The exclusion of interest on sums paid into court only applies when such sums are available to the parties in interest. Bishop v. United States, 288 F.2d 525, 528 (5th Cir.1961); United States v. 15.03 Acres of Land, 253 F.2d 698, 699 (2d Cir.1958). The inadequate notice in the present case prevented Jaeckle from taking any action to withdraw his portion of the deposit, $260, from the court until 1967. Fisher is thus entitled to interest on the $260 from December 1, 1947, until the date in 1967 when Jaeckle learned of the taking. Thereafter, Jaeckle could have withdrawn the $260; hence Fisher may not receive interest on that sum after 1967. Fisher may also receive interest on any additional amount which the land is found to be worth on remand, such interest to accrue from December 1, 1947 to the date of actual payment pursuant to final judgment.

An issue may also arise as to the rate of interest. In Seaboard Air Line Railroad Co. v. United States, 261 U.S. 299, 43 S.Ct. 354, 67 L.Ed. 664 (1923), the Supreme Court held that an award of seven percent interest on a condemnation award was appropriate despite the absence of an interest provision in the relevant statute. “[N]o specific command to include interest is necessary when interest or its equivalent is a part of such compensation.” Id. at 306, 43 S.Ct. at 356. It has been held elsewhere that the six percent interest provided for in the Declaration of Taking Act cannot under the fifth amendment constitute a ceiling, although it constitutes a floor, on the interest recoverable on condemnation awards. United States v. Blankinship, 543 F.2d 1272 (9th Cir.1976); United States v. 319.46 Acres of Land, 508 F.Supp. 288 (W.D. Okla.1981). Upon remand the district court should determine a rate of interest “as will produce the full equivalent of [fair market] value paid contemporaneously with the taking.” Seaboard, 261 U.S. at 306, 43 S.Ct. at 356. Such rate may take into account the prevailing rates on long term Treasury Notes at various times and may exceed the six percent statutory rate. Blankinship, 543 F.2d at 1276.

Accordingly we reverse and remand to the district court for further proceedings consistent with this opinion.

. While the marshal's affidavit alleges attempted but unsuccessful personal service, there is no evidence of what actual efforts the marshal made to locate Jaeckle. Given Jaeckle’s close ties with the small island community, the marshal’s efforts could scarcely have been more than perfunctory. In any event, the marshal’s negative return is insufficient evidence that “a reliable means of acquainting parties that their rights are before the courts” was adopted. See Mullane v. Central Hanover Trust Co., 339 U.S. at 315, 70 S.Ct. at 658.
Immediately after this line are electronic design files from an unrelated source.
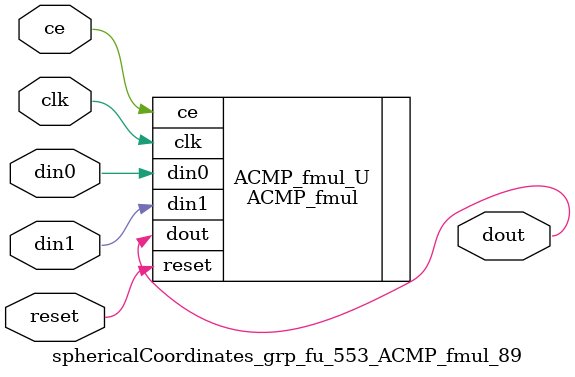
<source format=v>

`timescale 1 ns / 1 ps
module sphericalCoordinates_grp_fu_553_ACMP_fmul_89(
    clk,
    reset,
    ce,
    din0,
    din1,
    dout);

parameter ID = 32'd1;
parameter NUM_STAGE = 32'd1;
parameter din0_WIDTH = 32'd1;
parameter din1_WIDTH = 32'd1;
parameter dout_WIDTH = 32'd1;
input clk;
input reset;
input ce;
input[din0_WIDTH - 1:0] din0;
input[din1_WIDTH - 1:0] din1;
output[dout_WIDTH - 1:0] dout;



ACMP_fmul #(
.ID( ID ),
.NUM_STAGE( 4 ),
.din0_WIDTH( din0_WIDTH ),
.din1_WIDTH( din1_WIDTH ),
.dout_WIDTH( dout_WIDTH ))
ACMP_fmul_U(
    .clk( clk ),
    .reset( reset ),
    .ce( ce ),
    .din0( din0 ),
    .din1( din1 ),
    .dout( dout ));

endmodule

</source>
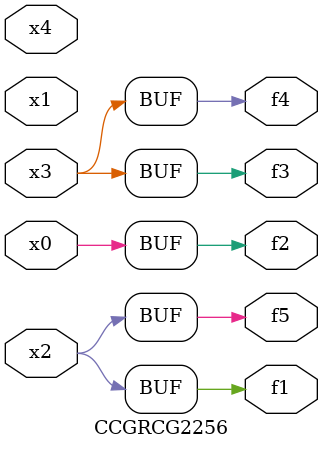
<source format=v>
module CCGRCG2256(
	input x0, x1, x2, x3, x4,
	output f1, f2, f3, f4, f5
);
	assign f1 = x2;
	assign f2 = x0;
	assign f3 = x3;
	assign f4 = x3;
	assign f5 = x2;
endmodule

</source>
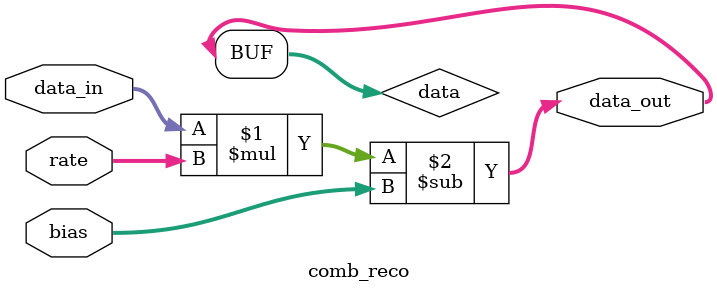
<source format=v>


module comb_reco#(
    parameter bitwidth  =32,
	parameter inputBitwidth =16
)(
    input [bitwidth-1:0]data_in,
    input [inputBitwidth-1:0]bias,
	input [inputBitwidth-1:0]rate,
	//input [inputBitwidth-1:0]mu,
    //input valid,
    output [bitwidth-1:0]data_out
);

    wire [bitwidth-1:0] data;
    /*combination logic*/

    assign data=data_in*rate-bias;


    assign data_out=data;

endmodule

</source>
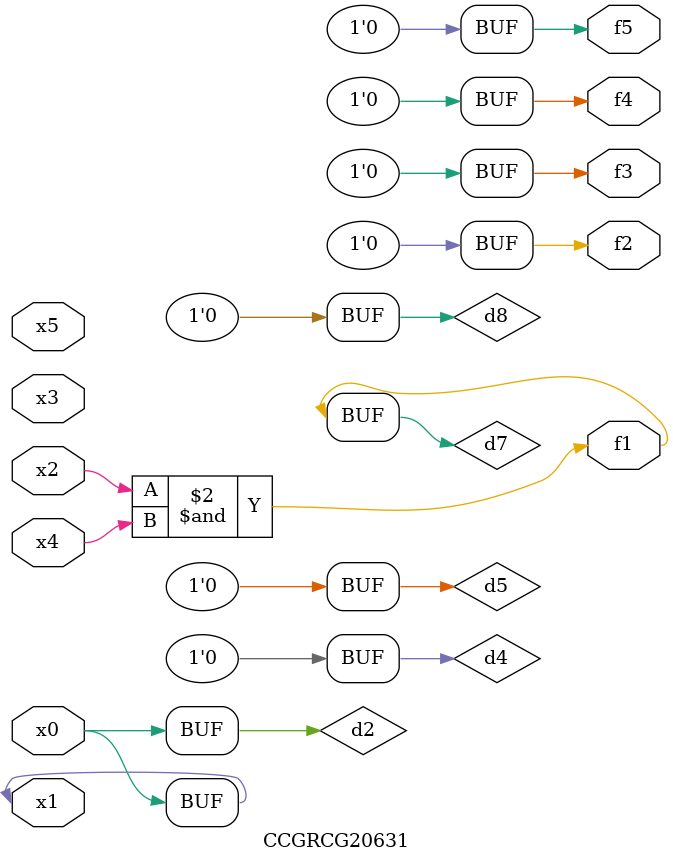
<source format=v>
module CCGRCG20631(
	input x0, x1, x2, x3, x4, x5,
	output f1, f2, f3, f4, f5
);

	wire d1, d2, d3, d4, d5, d6, d7, d8, d9;

	nand (d1, x1);
	buf (d2, x0, x1);
	nand (d3, x2, x4);
	and (d4, d1, d2);
	and (d5, d1, d2);
	nand (d6, d1, d3);
	not (d7, d3);
	xor (d8, d5);
	nor (d9, d5, d6);
	assign f1 = d7;
	assign f2 = d8;
	assign f3 = d8;
	assign f4 = d8;
	assign f5 = d8;
endmodule

</source>
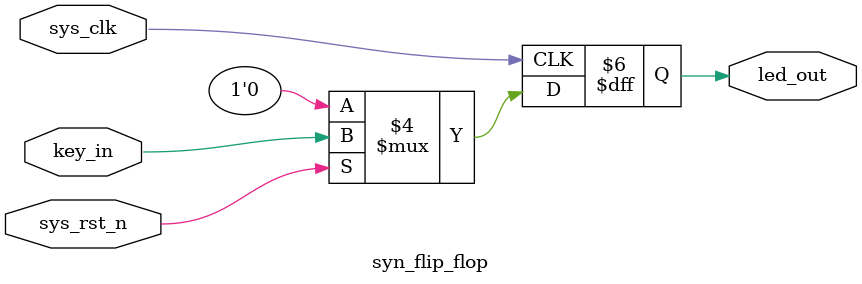
<source format=v>
module syn_flip_flop
(
input wire sys_clk , 
input wire sys_rst_n, 
 input wire key_in ,
 
 output reg led_out 
 );

 
 always@(posedge sys_clk ) begin

         if(sys_rst_n == 1'b0) begin
          led_out <= 1'b0; 
            end
              else begin
                led_out <= key_in;
                  end
end
 endmodule

</source>
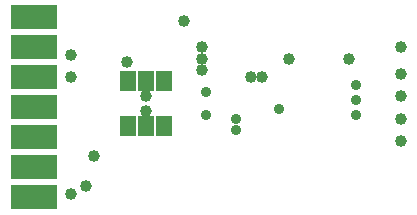
<source format=gbs>
G75*
%MOIN*%
%OFA0B0*%
%FSLAX25Y25*%
%IPPOS*%
%LPD*%
%AMOC8*
5,1,8,0,0,1.08239X$1,22.5*
%
%ADD10R,0.05400X0.07100*%
%ADD11R,0.15800X0.08400*%
%ADD12C,0.03975*%
%ADD13C,0.03581*%
D10*
X0052000Y0030550D03*
X0058000Y0030550D03*
X0064000Y0030550D03*
X0064000Y0045550D03*
X0058000Y0045550D03*
X0052000Y0045550D03*
D11*
X0020500Y0006800D03*
X0020500Y0016800D03*
X0020500Y0026800D03*
X0020500Y0036800D03*
X0020500Y0046800D03*
X0020500Y0056800D03*
X0020500Y0066800D03*
D12*
X0033000Y0054300D03*
X0033000Y0046800D03*
X0051750Y0051800D03*
X0058000Y0040550D03*
X0058000Y0035550D03*
X0076750Y0049300D03*
X0076750Y0053050D03*
X0076750Y0056800D03*
X0070500Y0065550D03*
X0105500Y0053050D03*
X0096750Y0046800D03*
X0093000Y0046800D03*
X0125500Y0053050D03*
X0143000Y0056800D03*
X0143000Y0048050D03*
X0143000Y0040550D03*
X0143000Y0033050D03*
X0143000Y0025550D03*
X0040500Y0020550D03*
X0038000Y0010550D03*
X0033000Y0008050D03*
D13*
X0078000Y0034300D03*
X0088000Y0033050D03*
X0088000Y0029300D03*
X0102150Y0036250D03*
X0078000Y0041800D03*
X0128000Y0039300D03*
X0128000Y0034300D03*
X0128000Y0044300D03*
M02*

</source>
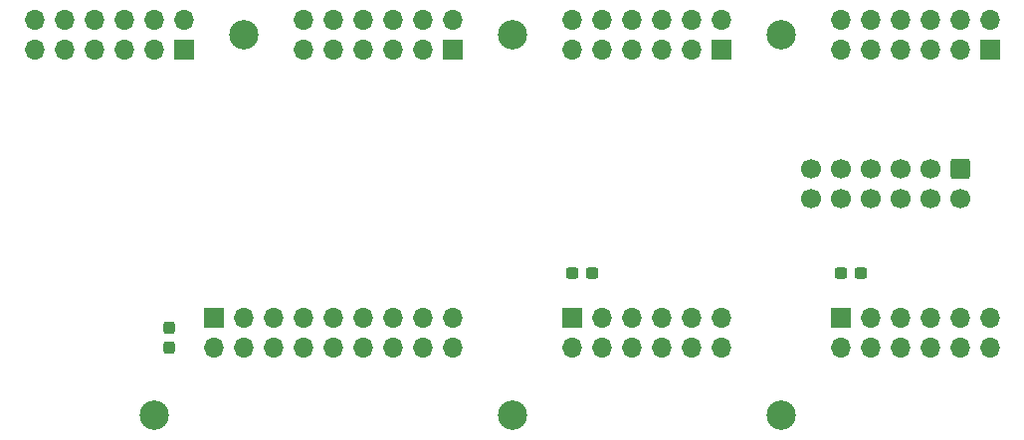
<source format=gts>
G04 #@! TF.GenerationSoftware,KiCad,Pcbnew,7.0.11-7.0.11~ubuntu20.04.1*
G04 #@! TF.CreationDate,2024-08-17T23:29:04+02:00*
G04 #@! TF.ProjectId,kicad-kria-4x-pmod,6b696361-642d-46b7-9269-612d34782d70,1.0*
G04 #@! TF.SameCoordinates,Original*
G04 #@! TF.FileFunction,Soldermask,Top*
G04 #@! TF.FilePolarity,Negative*
%FSLAX46Y46*%
G04 Gerber Fmt 4.6, Leading zero omitted, Abs format (unit mm)*
G04 Created by KiCad (PCBNEW 7.0.11-7.0.11~ubuntu20.04.1) date 2024-08-17 23:29:04*
%MOMM*%
%LPD*%
G01*
G04 APERTURE LIST*
G04 Aperture macros list*
%AMRoundRect*
0 Rectangle with rounded corners*
0 $1 Rounding radius*
0 $2 $3 $4 $5 $6 $7 $8 $9 X,Y pos of 4 corners*
0 Add a 4 corners polygon primitive as box body*
4,1,4,$2,$3,$4,$5,$6,$7,$8,$9,$2,$3,0*
0 Add four circle primitives for the rounded corners*
1,1,$1+$1,$2,$3*
1,1,$1+$1,$4,$5*
1,1,$1+$1,$6,$7*
1,1,$1+$1,$8,$9*
0 Add four rect primitives between the rounded corners*
20,1,$1+$1,$2,$3,$4,$5,0*
20,1,$1+$1,$4,$5,$6,$7,0*
20,1,$1+$1,$6,$7,$8,$9,0*
20,1,$1+$1,$8,$9,$2,$3,0*%
G04 Aperture macros list end*
%ADD10C,2.500000*%
%ADD11R,1.700000X1.700000*%
%ADD12O,1.700000X1.700000*%
%ADD13RoundRect,0.250000X-0.600000X0.600000X-0.600000X-0.600000X0.600000X-0.600000X0.600000X0.600000X0*%
%ADD14C,1.700000*%
%ADD15RoundRect,0.237500X-0.300000X-0.237500X0.300000X-0.237500X0.300000X0.237500X-0.300000X0.237500X0*%
%ADD16RoundRect,0.237500X0.237500X-0.300000X0.237500X0.300000X-0.237500X0.300000X-0.237500X-0.300000X0*%
G04 APERTURE END LIST*
D10*
X152400000Y-49530000D03*
D11*
X104140000Y-73660000D03*
D12*
X104140000Y-76200000D03*
X106680000Y-73660000D03*
X106680000Y-76200000D03*
X109220000Y-73660000D03*
X109220000Y-76200000D03*
X111760000Y-73660000D03*
X111760000Y-76200000D03*
X114300000Y-73660000D03*
X114300000Y-76200000D03*
X116840000Y-73660000D03*
X116840000Y-76200000D03*
X119380000Y-73660000D03*
X119380000Y-76200000D03*
X121920000Y-73660000D03*
X121920000Y-76200000D03*
X124460000Y-73660000D03*
X124460000Y-76200000D03*
D11*
X134620000Y-73660000D03*
D12*
X134620000Y-76200000D03*
X137160000Y-73660000D03*
X137160000Y-76200000D03*
X139700000Y-73660000D03*
X139700000Y-76200000D03*
X142240000Y-73660000D03*
X142240000Y-76200000D03*
X144780000Y-73660000D03*
X144780000Y-76200000D03*
X147320000Y-73660000D03*
X147320000Y-76200000D03*
D11*
X157480000Y-73660000D03*
D12*
X157480000Y-76200000D03*
X160020000Y-73660000D03*
X160020000Y-76200000D03*
X162560000Y-73660000D03*
X162560000Y-76200000D03*
X165100000Y-73660000D03*
X165100000Y-76200000D03*
X167640000Y-73660000D03*
X167640000Y-76200000D03*
X170180000Y-73660000D03*
X170180000Y-76200000D03*
D13*
X167640000Y-60960000D03*
D14*
X167640000Y-63500000D03*
X165100000Y-60960000D03*
X165100000Y-63500000D03*
X162560000Y-60960000D03*
X162560000Y-63500000D03*
X160020000Y-60960000D03*
X160020000Y-63500000D03*
X157480000Y-60960000D03*
X157480000Y-63500000D03*
X154940000Y-60960000D03*
X154940000Y-63500000D03*
D11*
X170180000Y-50800000D03*
D12*
X170180000Y-48260000D03*
X167640000Y-50800000D03*
X167640000Y-48260000D03*
X165100000Y-50800000D03*
X165100000Y-48260000D03*
X162560000Y-50800000D03*
X162560000Y-48260000D03*
X160020000Y-50800000D03*
X160020000Y-48260000D03*
X157480000Y-50800000D03*
X157480000Y-48260000D03*
D11*
X147320000Y-50800000D03*
D12*
X147320000Y-48260000D03*
X144780000Y-50800000D03*
X144780000Y-48260000D03*
X142240000Y-50800000D03*
X142240000Y-48260000D03*
X139700000Y-50800000D03*
X139700000Y-48260000D03*
X137160000Y-50800000D03*
X137160000Y-48260000D03*
X134620000Y-50800000D03*
X134620000Y-48260000D03*
D11*
X124460000Y-50800000D03*
D12*
X124460000Y-48260000D03*
X121920000Y-50800000D03*
X121920000Y-48260000D03*
X119380000Y-50800000D03*
X119380000Y-48260000D03*
X116840000Y-50800000D03*
X116840000Y-48260000D03*
X114300000Y-50800000D03*
X114300000Y-48260000D03*
X111760000Y-50800000D03*
X111760000Y-48260000D03*
D11*
X101600000Y-50800000D03*
D12*
X101600000Y-48260000D03*
X99060000Y-50800000D03*
X99060000Y-48260000D03*
X96520000Y-50800000D03*
X96520000Y-48260000D03*
X93980000Y-50800000D03*
X93980000Y-48260000D03*
X91440000Y-50800000D03*
X91440000Y-48260000D03*
X88900000Y-50800000D03*
X88900000Y-48260000D03*
D10*
X129540000Y-49530000D03*
X106680000Y-49530000D03*
X152400000Y-81915000D03*
X129540000Y-81915000D03*
X99060000Y-81915000D03*
D15*
X157480000Y-69850000D03*
X159205000Y-69850000D03*
X134620000Y-69850000D03*
X136345000Y-69850000D03*
D16*
X100330000Y-74475000D03*
X100330000Y-76200000D03*
M02*

</source>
. Similarly Fisher’s contention that the lack of notice violated Jaeckle’s liberty interest in being free from arbitrary governmental action, thus mandating return of the land, is without merit.

. This is not to say that Fisher is foreclosed from attempting to prove that the government's taking was for an improper purpose at the forthcoming valuation proceeding, infra, provided she can adduce evidence placing these matters in a new and different light.

. Fisher alleges that the 26 acres are now worth over $300,000.